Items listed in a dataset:
Content starts

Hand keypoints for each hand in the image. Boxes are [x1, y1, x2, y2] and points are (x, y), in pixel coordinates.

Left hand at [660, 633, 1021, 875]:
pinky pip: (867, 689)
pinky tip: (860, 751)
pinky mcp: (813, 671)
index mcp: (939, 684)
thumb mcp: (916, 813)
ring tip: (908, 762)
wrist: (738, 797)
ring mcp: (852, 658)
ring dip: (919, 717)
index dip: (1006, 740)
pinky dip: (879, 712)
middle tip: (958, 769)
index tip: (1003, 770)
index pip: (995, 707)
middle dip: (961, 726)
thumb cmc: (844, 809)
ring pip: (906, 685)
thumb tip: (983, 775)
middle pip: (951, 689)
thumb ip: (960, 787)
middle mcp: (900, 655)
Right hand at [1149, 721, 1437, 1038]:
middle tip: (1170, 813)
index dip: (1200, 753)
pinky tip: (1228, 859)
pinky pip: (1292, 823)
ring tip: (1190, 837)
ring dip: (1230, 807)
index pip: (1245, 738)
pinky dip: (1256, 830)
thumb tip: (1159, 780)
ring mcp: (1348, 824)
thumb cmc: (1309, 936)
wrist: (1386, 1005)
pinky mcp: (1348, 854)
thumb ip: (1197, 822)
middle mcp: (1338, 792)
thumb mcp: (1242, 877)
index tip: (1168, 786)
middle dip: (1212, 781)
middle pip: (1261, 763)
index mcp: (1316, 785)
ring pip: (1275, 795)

Content ends
Content starts

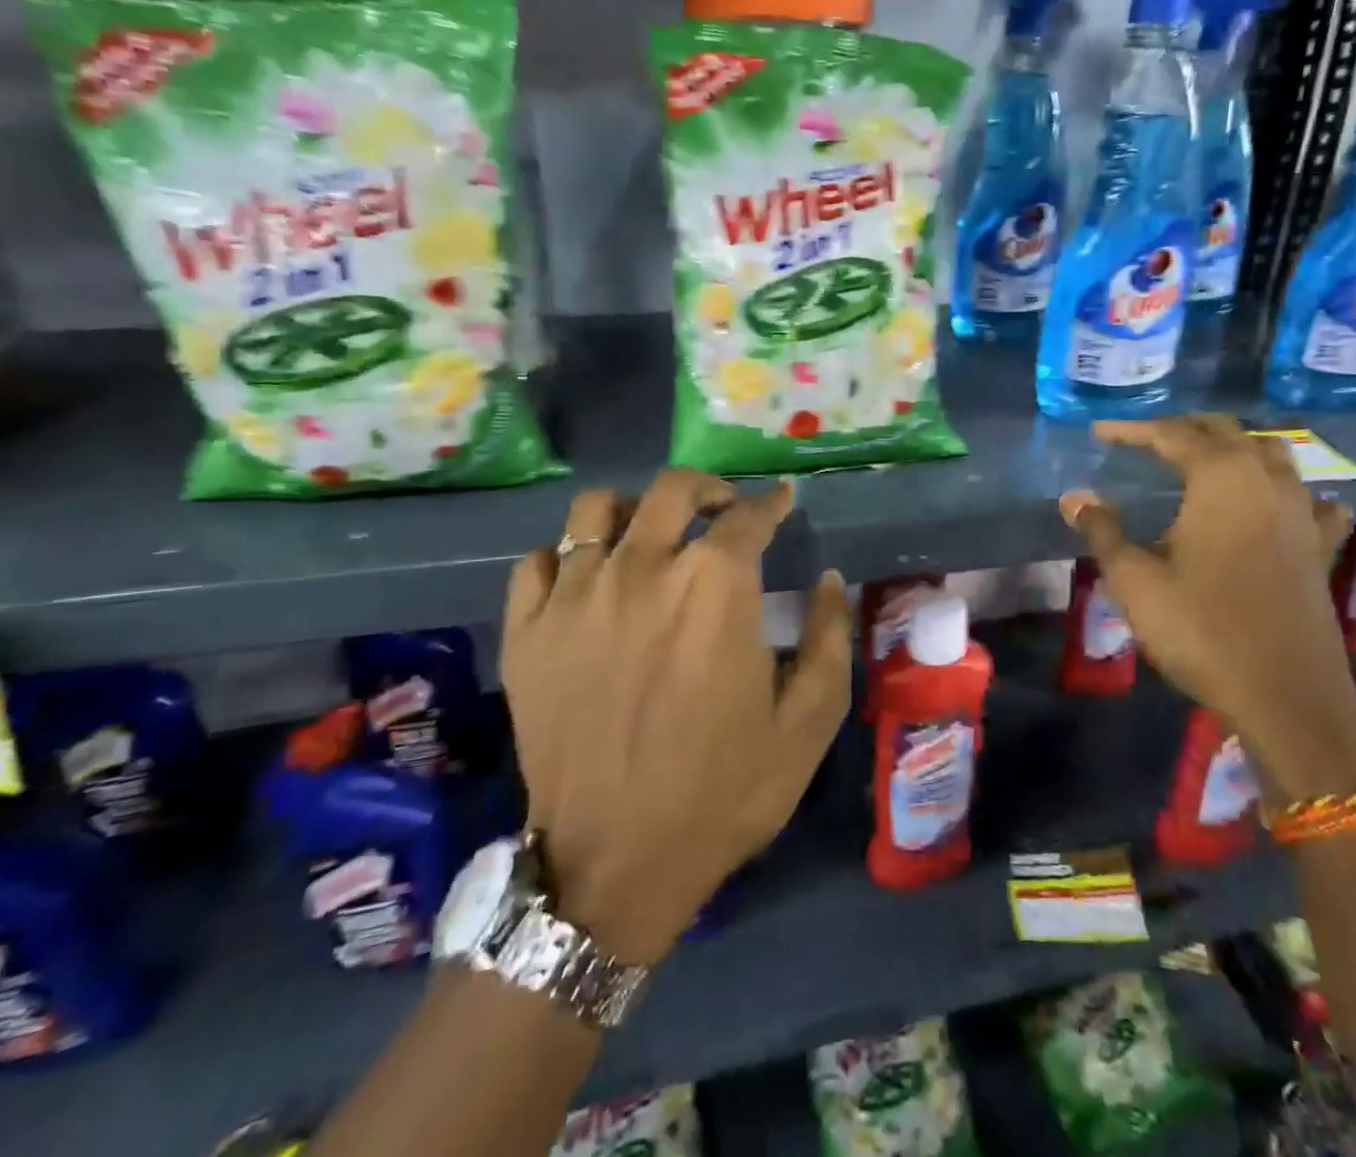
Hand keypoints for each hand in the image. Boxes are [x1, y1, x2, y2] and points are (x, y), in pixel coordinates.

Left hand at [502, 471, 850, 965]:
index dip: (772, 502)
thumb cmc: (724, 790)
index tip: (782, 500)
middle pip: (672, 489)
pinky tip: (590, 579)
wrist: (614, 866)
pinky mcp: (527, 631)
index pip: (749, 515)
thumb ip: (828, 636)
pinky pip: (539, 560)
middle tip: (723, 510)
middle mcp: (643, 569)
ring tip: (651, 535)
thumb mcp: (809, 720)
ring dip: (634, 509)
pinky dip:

Content ends

§ Exercise directions:
Above are the entries. Output exactly the lines beginning with the line that has "ring mcp: (852, 658)" and ending with the line that has "Right hand at".

§ Reply:
ring mcp: (852, 658)
ring dip: (919, 717)
index dip: (1006, 740)
pinky dip: (879, 712)
middle tip: (958, 769)
index tip: (1003, 770)
index pip: (995, 707)
middle dip: (961, 726)
thumb cmc: (844, 809)
ring pip: (906, 685)
thumb tip: (983, 775)
middle pip: (951, 689)
thumb ip: (960, 787)
middle mcp: (900, 655)
Right hand at [1149, 721, 1437, 1038]:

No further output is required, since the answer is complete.